# :-(



## stefanie_farrell (Jan 11, 2005)

Hey girls I was meant to be going to see my chi today but my mum and the breeder both had to cancel it  And I dont think the breeder wants him picked up on Wednesday anymore.... I think she still wants more time.. but we'll see


----------



## Jayne (Jul 8, 2005)

thats disapointing news  

Dont worry tho im sure you can go soon , let us know what the breeder says and when u can pick ur baby up :wave:


----------



## stefanie_farrell (Jan 11, 2005)

I will do... :wave:


----------



## Rachael Polachek (Feb 19, 2005)

I hope you don't have to wait much longer, Stef. But if the breeder thinks he needs more time, I'm sure that's best for him. I know you want him to have as strong in life a start as possible. I just hope it's not too much of a delay. Keep us posted, sweetie. :wave:


----------



## OzzyAndLilysMom (Mar 9, 2004)

awww stef - how old is he ? why does she want to keep him longer ?


----------



## chihuahua-lady (Apr 13, 2005)

awwww stef at least that gives you more time to prepare so when are you picking him up now


----------



## fizzy n kirbys mum (Jan 17, 2005)

Stef , I'm sure he will be worth the wait


----------



## Kari (May 13, 2004)

Aw that sucks but hey what's a few more days when you've waited this long? :wave:


----------



## stefanie_farrell (Jan 11, 2005)

Ozzy&Lily'sMom said:


> awww stef - how old is he ? why does she want to keep him longer ?


well im a little confused well more I think the breeder is... I think its cause of her age :? Someone else said to me shes very forgetful. When I first seen him she said he was born on June 15th and will be ready on August 10th.. so almost 8 weeks. (young I know... but I have had a pup at 6 weeks not that that makes it any better but I couldnt pass the opportunity of having him bacuase of that.) Anyway called her today and apparently hes not ready for another 2 weeks. So im going to see him Tuesday hopefull and see what happens. I know for a fact she put it on her calender so i'll point it out. I did mention on the phone to her but she said that shes got a terrible memory... :? Anyway Ill let yu girls no soon as I do...


----------



## Kari (May 13, 2004)

Is he small for his age? Maybe she'd like to keep him longer because of that?


----------



## stefanie_farrell (Jan 11, 2005)

Hes not as small as his 2 sisters though he is smaller then his brother, he was the last born in the litter so could be classed as the runt? Though I dunno as his sisters are smaller so Im unsure if you would still say hes the runt. Trouble is all her chis are little and Im so used to telling staff puppies sizes I couldnt say whether he is tiny or not?


----------



## Kari (May 13, 2004)

stefanie_farrell said:


> Hes not as small as his 2 sisters though he is smaller then his brother, he was the last born in the litter so could be classed as the runt? Though I dunno as his sisters are smaller so Im unsure if you would still say hes the runt. Trouble is all her chis are little and Im so used to telling staff puppies sizes I couldnt say whether he is tiny or not?


Staffs are a BIG difference from chi's aren't they? :lol:


----------



## stefanie_farrell (Jan 11, 2005)

YES they are.. what I mean is from looking at a staff pup I can tell whether its big or little for its age. But looking at a chi pup.. Im afraid I just dont know lol


----------



## OzzyAndLilysMom (Mar 9, 2004)

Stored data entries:
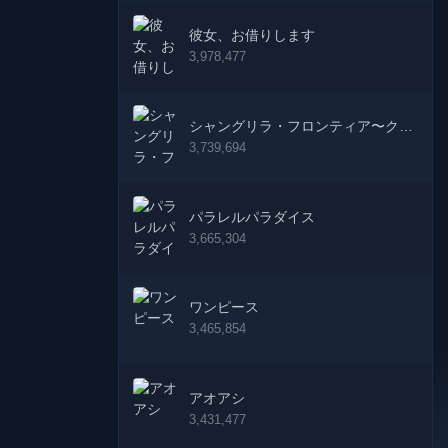
彼女、お借りします
3,978,477
シャングリラ・フロンティア〜クソ
ゲーハンター、神ゲーに挑まんと
3,739,694
す〜
パラレルパラダイス
3,665,304
ワンピース
3,465,854
アオアシ
3,431,477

### WHAT THIS TASK INVOLVES
Reproduce word for word the part of the forum thread about the delayed chihuahua pickup, from "well im a little" to "because of that?".

### WRITTEN SOLUTION
well im a little confused well more I think the breeder is... I think its cause of her age :? Someone else said to me shes very forgetful. When I first seen him she said he was born on June 15th and will be ready on August 10th.. so almost 8 weeks. (young I know... but I have had a pup at 6 weeks not that that makes it any better but I couldnt pass the opportunity of having him bacuase of that.) Anyway called her today and apparently hes not ready for another 2 weeks. So im going to see him Tuesday hopefull and see what happens. I know for a fact she put it on her calender so i'll point it out. I did mention on the phone to her but she said that shes got a terrible memory... :? Anyway Ill let yu girls no soon as I do...


----------



## Kari (May 13, 2004)

Is he small for his age? Maybe she'd like to keep him longer because of that?